The Guy Tais do a variety of activities, though not all are about fun and beer. We recently went to the Shanghai Children’s Hospital to visit a special unit there run by the Bao Bei Foundation, which works with medical organizations to provide life-saving surgeries to Chinese orphans (baobeifoundation.org). After their surgeries, the babies stay in the hospital anywhere from six to 12 months to recover and, hopefully, get adopted by Western families. (Cassidy has an American friend here whose family recently adopted an adorable baby through the foundation.) At the hospital, the Guy Tais played with the babies and many committed to go back on a regular basis to visit the kids.
I think my favorite Guy Tai activity so far was a Chinese cooking class we did with chef Helen Liu. Now that I live in China, I find Chinese cooking to be somewhat of a mystery, and nothing like that which passes for the cuisine in the States. In my observations, the Chinese use vegetables more as a main dish than a side dish, which is a good thing. They also eat a lot of pork, as well as pretty much every part of a chicken, including the feet, which are considered a delicacy. The sauces tend to be much lighter than in the U.S., and less sweet and salty (no MSG), but full of flavor and delicious. I’ve been working on my sauces and hoped the class would help me perfect them.
About eight Guy Tais attended the private class, which is run through Cook in Shanghai, a cooking and event company run by Chef Liu (cookinshanghai.com). Normally, they hold the class at their commercial kitchen in Puxi but, because we were a small group, it was held in Chef Liu’s home kitchen, which was pretty cool. We started the morning at the wet market, where we got the ingredients for the dishes we would cook later. Then we set about cooking Chinese dishes like Hot and Sour Soup, Mapo Tofu, Black Sesame Dumplings, Sichuan Peppercorn Chicken, and Bok Choy with Braised Shiitake Sauce. We each chose a dish (I had spicy Mapo Tofu) and, under Chef Liu’s direction, did our best to recreate her wonderful recipes.
It was hard work, but Chef Liu is awesome to cook with. Halfway through the class someone broke out beer and wine and things got really fun. Along with Chinese cooking techniques, we learned about Chinese cuisine and its role in the culture, as well as how to drink tea in China. It was a lot of fun cooking, eating, and drinking with Chef Liu and the Guy Tais.

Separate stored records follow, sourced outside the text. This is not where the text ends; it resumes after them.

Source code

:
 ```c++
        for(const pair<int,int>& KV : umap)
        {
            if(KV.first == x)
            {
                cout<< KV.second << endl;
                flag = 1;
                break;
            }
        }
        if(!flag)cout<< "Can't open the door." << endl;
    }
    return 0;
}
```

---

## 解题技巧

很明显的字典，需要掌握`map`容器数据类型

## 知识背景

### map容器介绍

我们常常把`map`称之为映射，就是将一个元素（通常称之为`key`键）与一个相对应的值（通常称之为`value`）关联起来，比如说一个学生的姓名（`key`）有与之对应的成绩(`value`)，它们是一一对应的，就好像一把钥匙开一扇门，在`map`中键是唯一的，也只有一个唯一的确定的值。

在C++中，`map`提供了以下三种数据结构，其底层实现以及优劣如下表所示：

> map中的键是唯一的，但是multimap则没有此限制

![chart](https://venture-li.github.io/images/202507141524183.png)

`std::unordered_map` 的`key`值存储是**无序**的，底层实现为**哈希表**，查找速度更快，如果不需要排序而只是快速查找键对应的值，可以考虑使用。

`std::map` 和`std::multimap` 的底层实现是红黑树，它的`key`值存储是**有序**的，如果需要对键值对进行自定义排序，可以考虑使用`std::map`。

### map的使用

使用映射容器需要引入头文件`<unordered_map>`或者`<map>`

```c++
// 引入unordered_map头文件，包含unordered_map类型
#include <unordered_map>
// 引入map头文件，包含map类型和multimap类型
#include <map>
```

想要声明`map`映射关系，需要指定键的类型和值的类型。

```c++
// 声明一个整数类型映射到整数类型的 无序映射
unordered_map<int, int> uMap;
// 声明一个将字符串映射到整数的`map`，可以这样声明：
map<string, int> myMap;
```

One last thing to say about the Guy Tais is that membership in it is constantly changing as the working spouse’s assignment comes to an end and the family returns to its home, or moves on to a new expat adventure. It’s a dynamic that keeps the organization fresh with new members, even as old friends leave. It’s also a dynamic we as an expat family in Shanghai are starting to experience.
One of Stephanie’s good friends here, Audrey and her family are moving back to Michigan this summer for good. Stephanie is sad about it and is going to miss her. The flip side of this dynamic is that it means somebody new is going to come to backfill that job, and they will bring their family with them. So to Stephanie, the only good news about her friend moving back to the States is that she will most likely make some new friends this Fall. Well, that and we now have Audrey’s sweet trampoline in our backyard.